A quadratic equation is a type of polynomial equation where the highest degree is 2. This means the variable, typically represented as "x," is squared. A standard form of a quadratic equation is given by \( ax^{2} + bx + c = 0 \). Here, "a," "b," and "c" represent the coefficients, and they are crucial in solving the equation. Each quadratic equation has three key components:

• The term \( ax^{2} \) is the quadratic term. The coefficient "a" must be non-zero.
• The term "bx" acts as the linear term.
• "c" is the constant term which doesn’t include the variable "x."

Understanding these components helps in determining the structure of the quadratic function. Solving a quadratic equation involves finding the values of "x" that make the equation equal to zero. For each equation, the discriminant plays a pivotal role in understanding the nature of these solutions.
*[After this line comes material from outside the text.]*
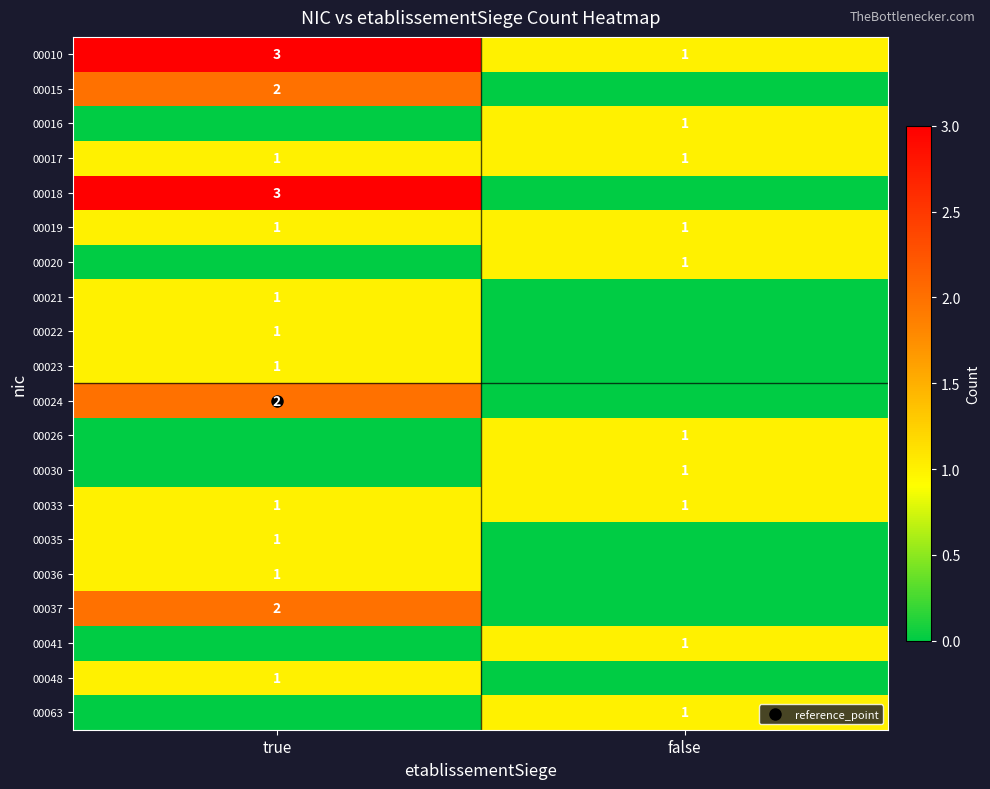

What is the difference between the highest and lowest values at false?

1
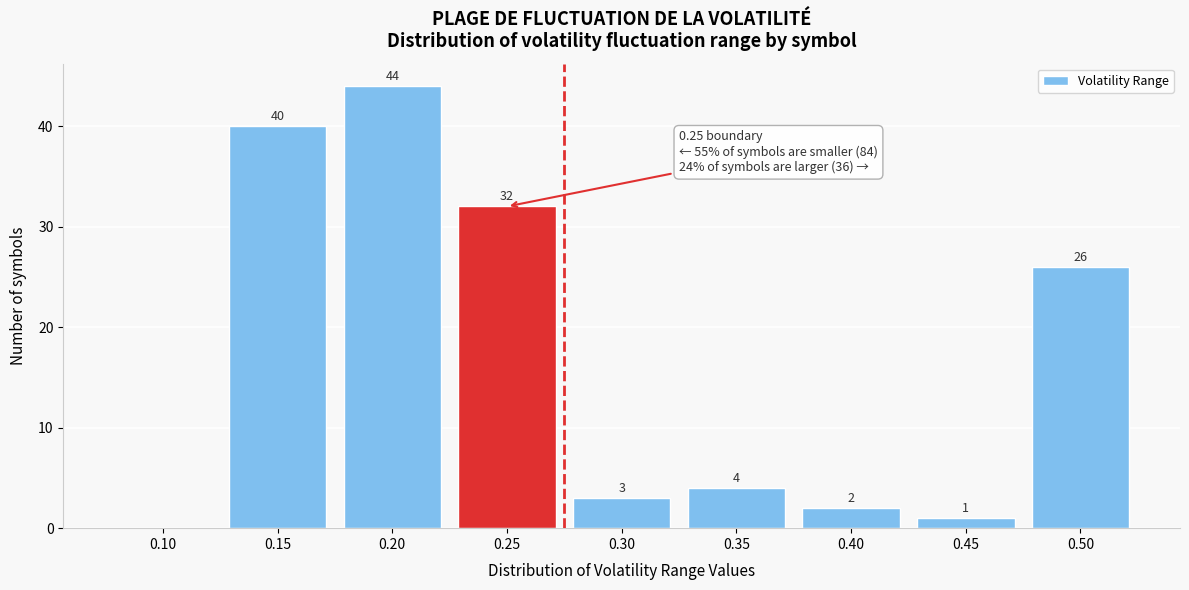

Reading left to right, what are all the values shown in this chart?

0.10=0	0.15=40	0.20=44	0.25=32	0.30=3	0.35=4	0.40=2	0.45=1	0.50=26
For any quadratic equation, the discriminant, represented as \( D \), helps us determine the number and nature of solutions. The discriminant formula \( D = b^{2} - 4ac \) is derived from the coefficients of the quadratic equation. The value of "D" differs in indicating types of solutions:

• If \( D > 0 \), the quadratic equation has two real and distinct solutions. This means the graph of the equation intersects the x-axis at two points.
• If \( D = 0 \), it has exactly one real solution, often referred to as a repeated or double root, meaning the graph touches the x-axis at only one point.
• If \( D < 0 \), the solutions are complex or imaginary, and the graph does not intersect the x-axis.

In our original equation \( x^{2} - 3x - 7 = 0 \), the discriminant value is 37, which is greater than zero. Therefore, it confirms that there are two real and distinct solutions.
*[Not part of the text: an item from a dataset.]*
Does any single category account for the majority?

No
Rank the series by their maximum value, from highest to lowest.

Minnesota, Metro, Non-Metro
Coefficients are numerical values or constants that multiply the variable(s) in a polynomial equation. In a quadratic equation such as \( ax^{2} + bx + c = 0 \), the coefficients "a," "b," and "c" determine the function's shape and position on the graph.

• "a" is the coefficient of the square term. It influences the parabola's direction (opening upwards if positive and downwards if negative) and its "width."
• "b" is the coefficient of the linear term. It affects the position of the parabola along the x-axis and the parabola's axis of symmetry.
• "c" is the constant term that shifts the graph up or down along the y-axis.

In our specific equation, the values are \( a = 1 \), \( b = -3 \), and \( c = -7 \). Accurately identifying these values is essential, especially when calculating the discriminant or deriving solutions through methods like factoring or using the quadratic formula.